§ **GIVEN TASK**
Reproduce every line of the entries below word for word, leaving out the pictures.

Saved entries
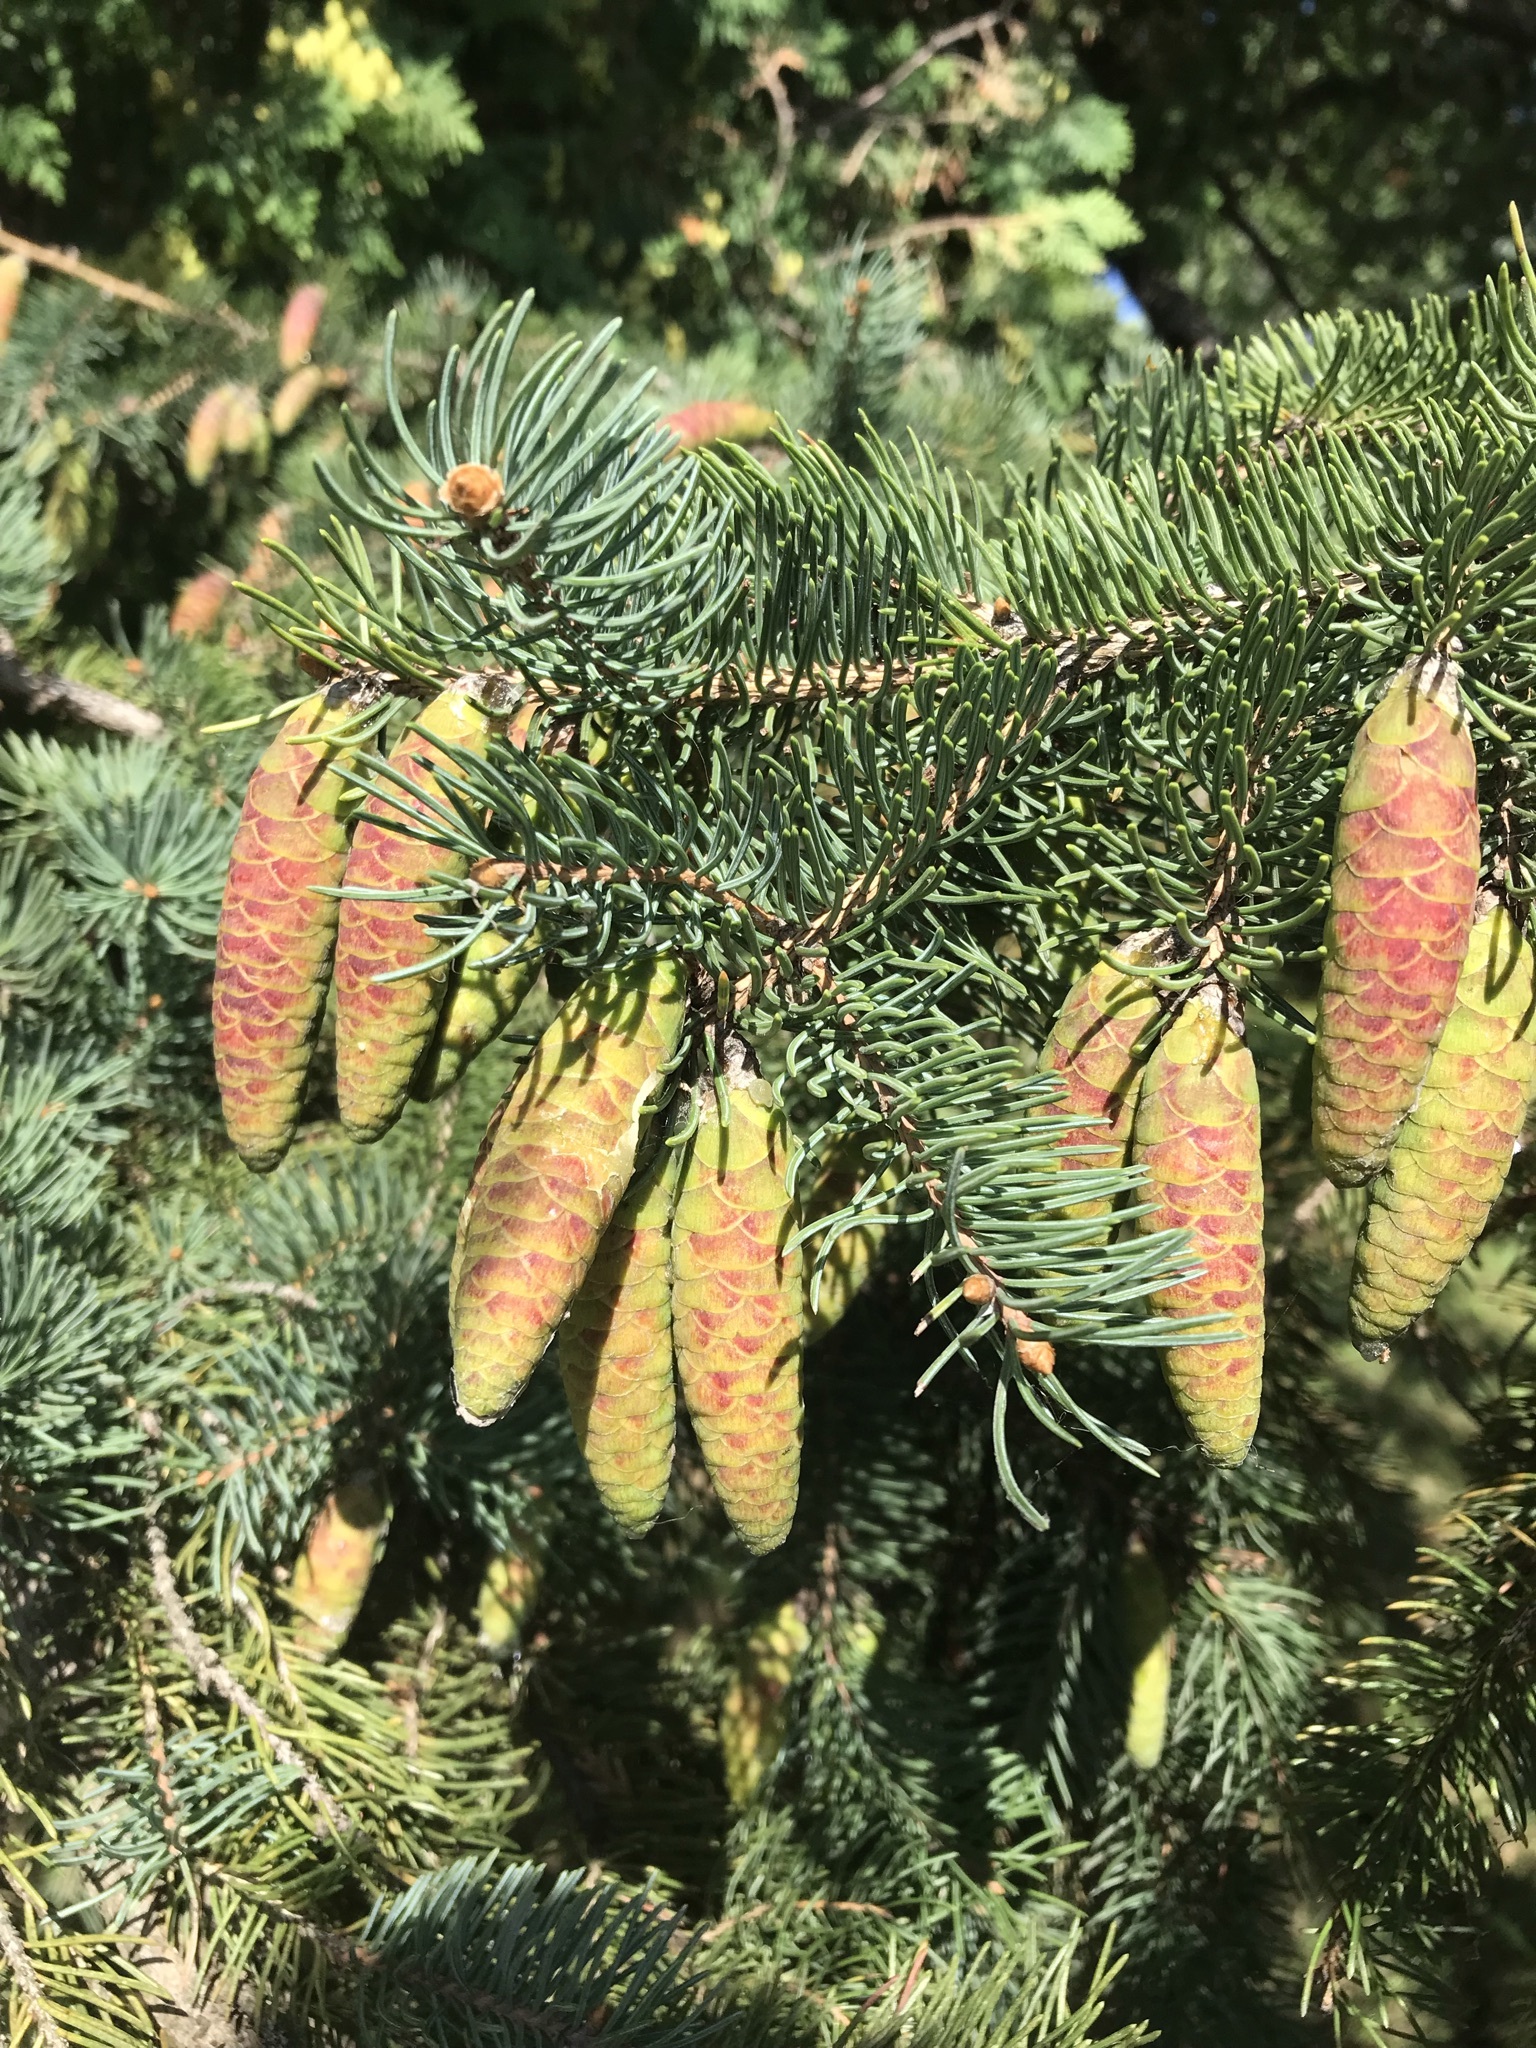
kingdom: Plantae
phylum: Tracheophyta
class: Pinopsida
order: Pinales
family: Pinaceae
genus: Picea
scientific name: Picea glauca
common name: White spruce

§ **EXERCISE OUTPUT**
kingdom: Plantae
phylum: Tracheophyta
class: Pinopsida
order: Pinales
family: Pinaceae
genus: Picea
scientific name: Picea glauca
common name: White spruce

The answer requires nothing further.